Deputy Minister for Tourism, Culture and Creative Arts
- Incumbent
- Assumed office 7 January 2021
- President: Nana Akufo-Addo
- Preceded by: Ziblim Barri Iddi

Personal details
- Born: 25 January 1974 (age 52) Nsawam, Eastern Region
- Party: New Patriotic Party
- Alma mater: Central University
- Occupation: Music Producer, Artiste Manager, Politician
- Profession: Music Producer, Entertainment Administrator

= Mark Okraku-Mantey =

Ghanaian music producer and politician

Mark Okraku-Mantey (born 25 January 1974) is a Ghanaian music producer and politician. He is currently the Deputy Minister of Tourism, Culture and Creative Arts.

He is the founder and chief executive officer of Slip Mark Entertainment. Mark Okraku-Mantey has worked with several Ghanaian musicians including Lord Kenya, Kumi Guitar, Oheneba Kissi, Daasebre Gyamenah, Akyeame, and Adane Best.

Okraku-Mantey started out as a disc jockey in the 1990s at Joy FM and later became the Programs Manager at Hitz FM, both radio stations owned by Multimedia Group Limited.

== Early life and education ==
Okraku Mantey is a native of Ayensuano. He attended Datus Complex School (Bubuashie) for his basic school education and proceeded to St. Augustine's College in the Central region for his secondary school education. During his time at St. Augustine's, he was the first student to be allowed to play as official Disc Jockey for the school. He holds a bachelor’s degree in Marketing and an executive master’s degree in Leadership and Governance, both from Central University.

== Entertainment career ==
Okraku-Mantey began his career as a Disc Jockey in 1996 on Joy FM. He later transitioned into music production, assisting Ghanaian artistes in producing their music for airplay. That same year, he founded an entertainment and music company, Slip Music and Entertainment (now Slip Mark Entertainment), to produce music and manage artistes.

In 1998, Okraku-Mantey through Slip Music signed Lord Kenya, a then upcoming Hiplife artiste. He managed Kenya and produced most of his songs and albums including his hit album Sika Baa. He also worked with Highlife artiste Oheneba Kissi on his ABC of Love song and Dassebre Gyamena on Kokoko which featured Lord Kenya. Both songs were big hits and sold over 400,000 copies.

Okraku-Mantey has also worked with acts such as Akyeame, Adane Best, Joe Frazier, Kumi Guitar, Felix Bell among others. Some albums that he produced include Nana Tuffour’s – ‘Tontonte’, Kojo Ashkan’s – ‘Me Nse Ato Biso’, Felix Bell’s – ‘Butterfly’, Oheneba Kissi’s – ‘Kabiribiri Kyere Me’, Akyeame’s ‘Brebre Obaa Hemaa’, Lord Kenya’s ‘Sika’ and Daasebre Dwamena’s ‘Kokooko’.

EXERCISE INSTRUCTIONS: Could you supply the next part of the Mark Okraku-Mantey article, picking up after its final sentence? The data plays no part in this.

GIVEN RECORDS:
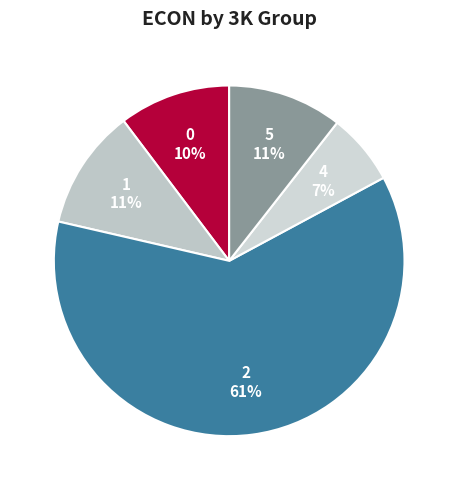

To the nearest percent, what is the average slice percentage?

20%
--
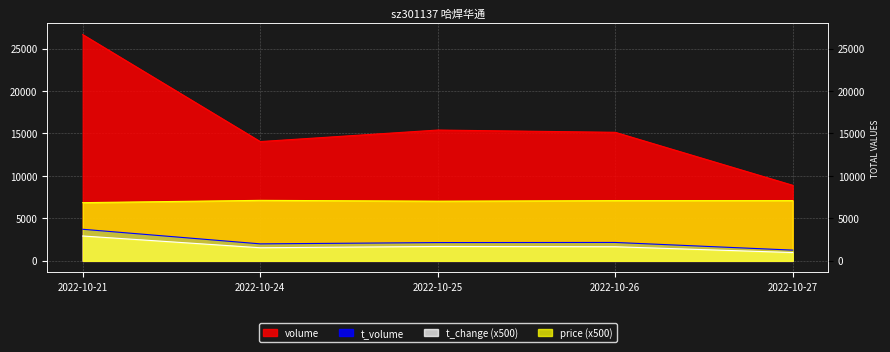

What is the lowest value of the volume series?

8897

TASK ANSWER:
At a point in his career, Okraku-Mantey ventured into the movie industry and became the executive producer for Efiewura, a popular Ghanaian comedy series which airs on TV3. He also served as a judge for several years for TV3 Mentor, a music reality established in 2006.

Okraku-Mantey is also a member of the Telecel Ghana Music Awards board. He was the Programs Manager at Hitz FM, a subsidiary of the Multimedia Group from February 2014 to March 2021.

In May 2018, he was awarded with the Ghana DJ Awards Lifetime Achievement Award at the Ghana DJ Awards for his service and contribution to the DJ profession in Ghana.

== Political career ==
Okraku-Mantey is a member of the New Patriotic Party and has been active in politics after publicly showing his support for the party prior to the 2016 Ghana Elections. He was a member of the team that drafted creative arts section of NPP manifesto for the 2016 and 2020 elections. He has since then been an active creative arts commentator, speaker and spokesperson for the party on several shows and events.

After the NPP won the 2016 elections, Okraku-Mantey was appointed as the President of the Creative Arts Council in 2017. In his role as the president of the council, he was instrumental in getting the Creative Arts Bill passed.

In April 2021, President Akufo-Addo nominated Okraku Mantey as the Deputy Ministry of Tourism, Culture and Creative Arts. There were opposing views prior to and after his nomination from other creative arts members especially dance hall artiste Shatta Wale and reggae artiste Blakk Rasta. He was vetted on 15 June 2021. At the vetting, there were notable creative arts individuals including musicians Samini, Wendy Shay, Kuami Eugene, actress Akofa Edjeani and award-winning playwright, Uncle Ebo Whyte, who were present to support him.

He was subsequently approved on 22 June 2021 and later sworn into office on 25 June 2021.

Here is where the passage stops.